Pesquisar
Pesquisar

Desarranjo partidário: a elite brasileira terceirizou o serviço sujo

Uma década de conspiração produziu efeitos irreparáveis no quadro político-partidário do país.
Maria Inês Nassif
Brasil de Fato
São Paulo (SP)

Tradução:

Ironicamente, os efeitos mais devastadores foram sentidos nas estruturas políticas de centro e de direita que, envolvidas na trama para desqualificar a política – que teve como centro a Operação Lava Jato – não entenderam que renunciavam à própria organicidade e terceirizavam poder (e hegemonia) a políticos de ocasião, levados à ribalta pela onda extremista de direita ceivada desde as manifestações de 2013.

Não sobrou pedra sobre pedra das organizações político-partidárias nas quais as classes dominantes “modernas” operavam antes.

E os partidos de aluguel e de extrema-direita, estimulados por elas para aumentar a onda antipetista, fogem totalmente ao seu controle: essas legendas são mais facilmente manipuláveis por lideranças militares e extremistas e mais facilmente corrompíveis por governos do momento. Não são cooptáveis por ideologia.

Assista na TV Diálogos do Sul

Nada melhor para entender o resultado da ação suicida dos grupos políticos de centro – e mesmo os de direita não extremada – do que a composição atual da Câmara.

Ela reflete on line, a cada votação, caras e pensamentos de uma massa de políticos despolitizada, sem vínculos de classe e com claros interesses comerciais de ocasião, e uma absoluta incapacidade desse amontoado de parlamentares de articular qualquer projeto político que não seja o de se vender no varejo para cumprir a função delegada pela elite do país: desestabilizar as instituições, assaltar as classes sociais menos favorecidas e apoiar projetos autoritários de poder.

Por entender a política como algo menor, desprezível, um estorvo que simplesmente deveria ser colocado abaixo para que se completasse a conspiração contra os governos de esquerda, a elite brasileira terceirizou o serviço sujo.

| Conjunto de entradas |
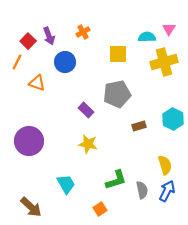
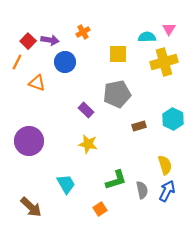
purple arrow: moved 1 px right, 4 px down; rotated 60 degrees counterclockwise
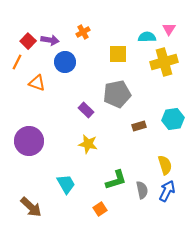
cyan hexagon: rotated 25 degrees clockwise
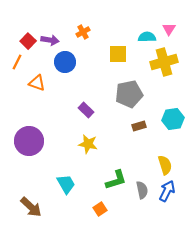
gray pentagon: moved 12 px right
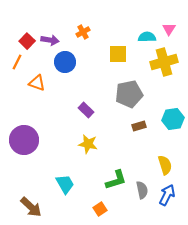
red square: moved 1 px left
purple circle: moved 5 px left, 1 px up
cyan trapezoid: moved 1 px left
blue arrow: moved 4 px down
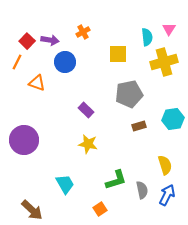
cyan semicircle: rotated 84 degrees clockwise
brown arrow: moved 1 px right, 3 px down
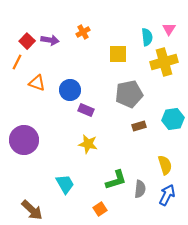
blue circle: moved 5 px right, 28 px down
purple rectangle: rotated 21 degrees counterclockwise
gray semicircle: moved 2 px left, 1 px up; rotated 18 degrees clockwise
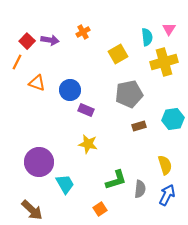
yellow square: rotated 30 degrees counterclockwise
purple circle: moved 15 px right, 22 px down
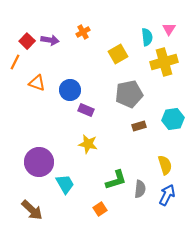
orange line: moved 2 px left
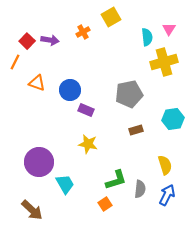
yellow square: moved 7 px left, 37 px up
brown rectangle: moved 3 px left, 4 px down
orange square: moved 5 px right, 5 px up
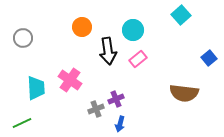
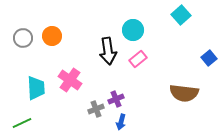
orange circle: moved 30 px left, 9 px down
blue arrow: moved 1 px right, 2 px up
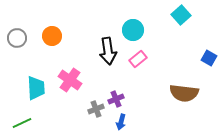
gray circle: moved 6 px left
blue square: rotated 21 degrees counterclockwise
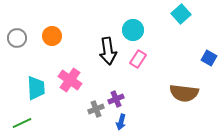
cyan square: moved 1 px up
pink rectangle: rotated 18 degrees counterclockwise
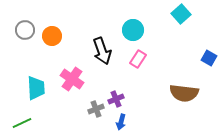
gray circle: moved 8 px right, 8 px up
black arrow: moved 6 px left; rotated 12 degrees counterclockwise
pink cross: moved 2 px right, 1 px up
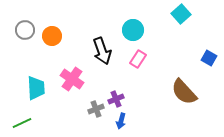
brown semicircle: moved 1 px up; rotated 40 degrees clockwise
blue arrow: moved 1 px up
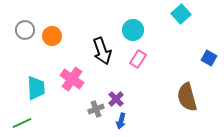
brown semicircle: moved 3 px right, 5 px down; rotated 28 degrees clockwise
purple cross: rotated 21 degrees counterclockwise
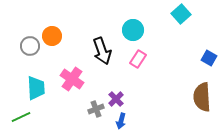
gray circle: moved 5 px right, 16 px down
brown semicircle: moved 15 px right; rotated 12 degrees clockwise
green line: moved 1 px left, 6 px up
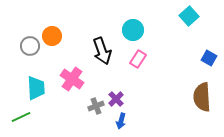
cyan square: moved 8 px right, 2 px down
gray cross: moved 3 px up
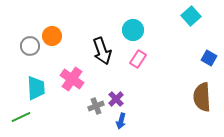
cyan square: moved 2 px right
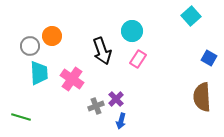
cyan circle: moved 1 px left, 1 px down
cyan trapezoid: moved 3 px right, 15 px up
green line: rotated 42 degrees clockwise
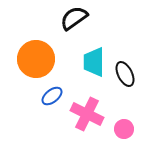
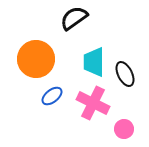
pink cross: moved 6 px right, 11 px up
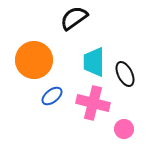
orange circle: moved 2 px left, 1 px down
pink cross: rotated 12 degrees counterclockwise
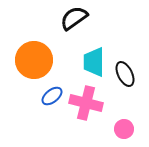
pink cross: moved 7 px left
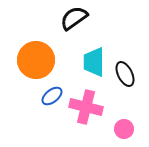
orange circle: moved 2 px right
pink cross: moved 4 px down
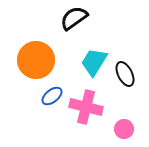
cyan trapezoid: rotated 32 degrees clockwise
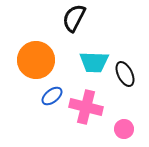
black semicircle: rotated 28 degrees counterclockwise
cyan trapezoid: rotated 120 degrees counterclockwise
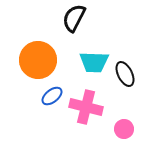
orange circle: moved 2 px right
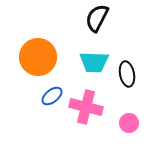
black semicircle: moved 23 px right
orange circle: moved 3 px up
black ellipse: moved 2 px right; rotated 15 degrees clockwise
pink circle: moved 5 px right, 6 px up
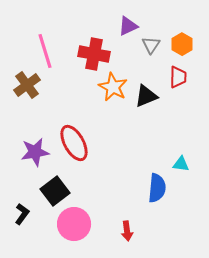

...

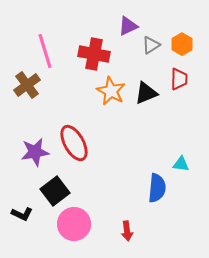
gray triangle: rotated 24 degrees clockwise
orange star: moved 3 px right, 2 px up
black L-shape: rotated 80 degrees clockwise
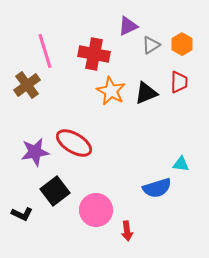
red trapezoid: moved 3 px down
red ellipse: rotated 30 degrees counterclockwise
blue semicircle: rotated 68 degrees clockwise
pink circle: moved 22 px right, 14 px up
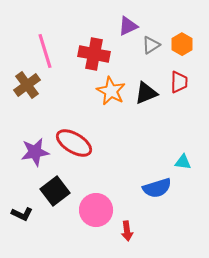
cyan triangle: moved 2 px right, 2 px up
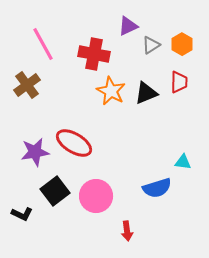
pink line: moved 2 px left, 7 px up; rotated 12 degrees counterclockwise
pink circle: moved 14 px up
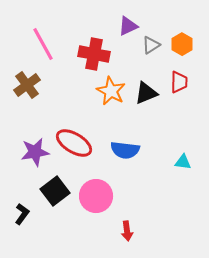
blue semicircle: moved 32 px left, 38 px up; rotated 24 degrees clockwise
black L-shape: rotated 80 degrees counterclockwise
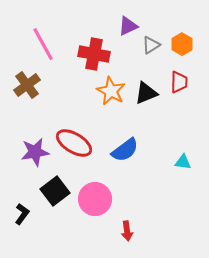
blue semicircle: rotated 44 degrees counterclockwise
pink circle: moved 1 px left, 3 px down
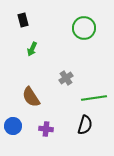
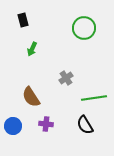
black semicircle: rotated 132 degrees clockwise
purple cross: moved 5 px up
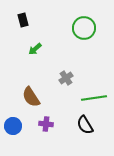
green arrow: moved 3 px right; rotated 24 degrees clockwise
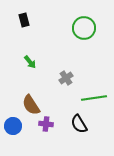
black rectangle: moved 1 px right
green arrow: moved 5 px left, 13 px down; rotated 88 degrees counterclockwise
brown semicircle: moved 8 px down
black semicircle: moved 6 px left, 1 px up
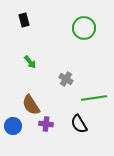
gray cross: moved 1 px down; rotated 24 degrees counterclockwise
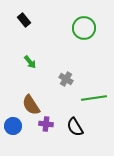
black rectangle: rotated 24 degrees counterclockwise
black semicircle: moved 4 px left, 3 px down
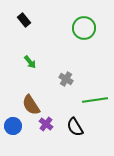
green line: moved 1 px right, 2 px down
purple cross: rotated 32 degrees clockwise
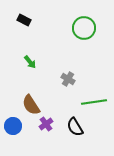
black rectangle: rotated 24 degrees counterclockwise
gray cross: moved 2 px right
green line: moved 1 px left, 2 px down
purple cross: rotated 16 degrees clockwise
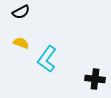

| Exercício escrito |
Você pode repetir, sem alterar nada, o trecho do texto sobre o desarranjo partidário que vai de "E os partidos" até "atual da Câmara."?

| A solução |
E os partidos de aluguel e de extrema-direita, estimulados por elas para aumentar a onda antipetista, fogem totalmente ao seu controle: essas legendas são mais facilmente manipuláveis por lideranças militares e extremistas e mais facilmente corrompíveis por governos do momento. Não são cooptáveis por ideologia.

Assista na TV Diálogos do Sul

Nada melhor para entender o resultado da ação suicida dos grupos políticos de centro – e mesmo os de direita não extremada – do que a composição atual da Câmara.